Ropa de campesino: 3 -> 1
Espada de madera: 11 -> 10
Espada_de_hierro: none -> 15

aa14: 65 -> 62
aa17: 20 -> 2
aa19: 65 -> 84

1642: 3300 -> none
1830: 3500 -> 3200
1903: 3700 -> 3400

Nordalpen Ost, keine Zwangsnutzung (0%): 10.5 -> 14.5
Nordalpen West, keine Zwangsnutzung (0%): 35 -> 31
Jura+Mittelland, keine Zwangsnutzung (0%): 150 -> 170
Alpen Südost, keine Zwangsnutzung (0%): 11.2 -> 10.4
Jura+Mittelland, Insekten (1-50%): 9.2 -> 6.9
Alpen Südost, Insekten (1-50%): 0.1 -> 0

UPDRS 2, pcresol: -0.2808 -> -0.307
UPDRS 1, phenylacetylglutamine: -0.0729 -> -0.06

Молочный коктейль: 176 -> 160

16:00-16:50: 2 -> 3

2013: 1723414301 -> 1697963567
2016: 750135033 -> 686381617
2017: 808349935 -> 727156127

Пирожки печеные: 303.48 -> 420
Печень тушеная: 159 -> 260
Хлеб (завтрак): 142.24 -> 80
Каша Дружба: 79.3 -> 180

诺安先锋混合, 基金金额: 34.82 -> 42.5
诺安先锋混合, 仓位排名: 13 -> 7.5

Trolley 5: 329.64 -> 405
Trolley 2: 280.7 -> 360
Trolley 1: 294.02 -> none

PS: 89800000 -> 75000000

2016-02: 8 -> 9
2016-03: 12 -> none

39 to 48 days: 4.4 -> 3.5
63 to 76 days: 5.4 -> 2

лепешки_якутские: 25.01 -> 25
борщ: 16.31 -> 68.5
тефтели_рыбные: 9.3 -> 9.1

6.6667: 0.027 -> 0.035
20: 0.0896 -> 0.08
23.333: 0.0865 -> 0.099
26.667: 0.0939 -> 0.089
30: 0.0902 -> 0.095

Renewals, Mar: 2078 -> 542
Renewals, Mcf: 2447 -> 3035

Action item: Give every entry back unchanged. Leave none out.

Answer to this task:
Ropa de campesino: 3 -> 1
Espada de madera: 11 -> 10
Espada_de_hierro: none -> 15

aa14: 65 -> 62
aa17: 20 -> 2
aa19: 65 -> 84

1642: 3300 -> none
1830: 3500 -> 3200
1903: 3700 -> 3400

Nordalpen Ost, keine Zwangsnutzung (0%): 10.5 -> 14.5
Nordalpen West, keine Zwangsnutzung (0%): 35 -> 31
Jura+Mittelland, keine Zwangsnutzung (0%): 150 -> 170
Alpen Südost, keine Zwangsnutzung (0%): 11.2 -> 10.4
Jura+Mittelland, Insekten (1-50%): 9.2 -> 6.9
Alpen Südost, Insekten (1-50%): 0.1 -> 0

UPDRS 2, pcresol: -0.2808 -> -0.307
UPDRS 1, phenylacetylglutamine: -0.0729 -> -0.06

Молочный коктейль: 176 -> 160

16:00-16:50: 2 -> 3

2013: 1723414301 -> 1697963567
2016: 750135033 -> 686381617
2017: 808349935 -> 727156127

Пирожки печеные: 303.48 -> 420
Печень тушеная: 159 -> 260
Хлеб (завтрак): 142.24 -> 80
Каша Дружба: 79.3 -> 180

诺安先锋混合, 基金金额: 34.82 -> 42.5
诺安先锋混合, 仓位排名: 13 -> 7.5

Trolley 5: 329.64 -> 405
Trolley 2: 280.7 -> 360
Trolley 1: 294.02 -> none

PS: 89800000 -> 75000000

2016-02: 8 -> 9
2016-03: 12 -> none

39 to 48 days: 4.4 -> 3.5
63 to 76 days: 5.4 -> 2

лепешки_якутские: 25.01 -> 25
борщ: 16.31 -> 68.5
тефтели_рыбные: 9.3 -> 9.1

6.6667: 0.027 -> 0.035
20: 0.0896 -> 0.08
23.333: 0.0865 -> 0.099
26.667: 0.0939 -> 0.089
30: 0.0902 -> 0.095

Renewals, Mar: 2078 -> 542
Renewals, Mcf: 2447 -> 3035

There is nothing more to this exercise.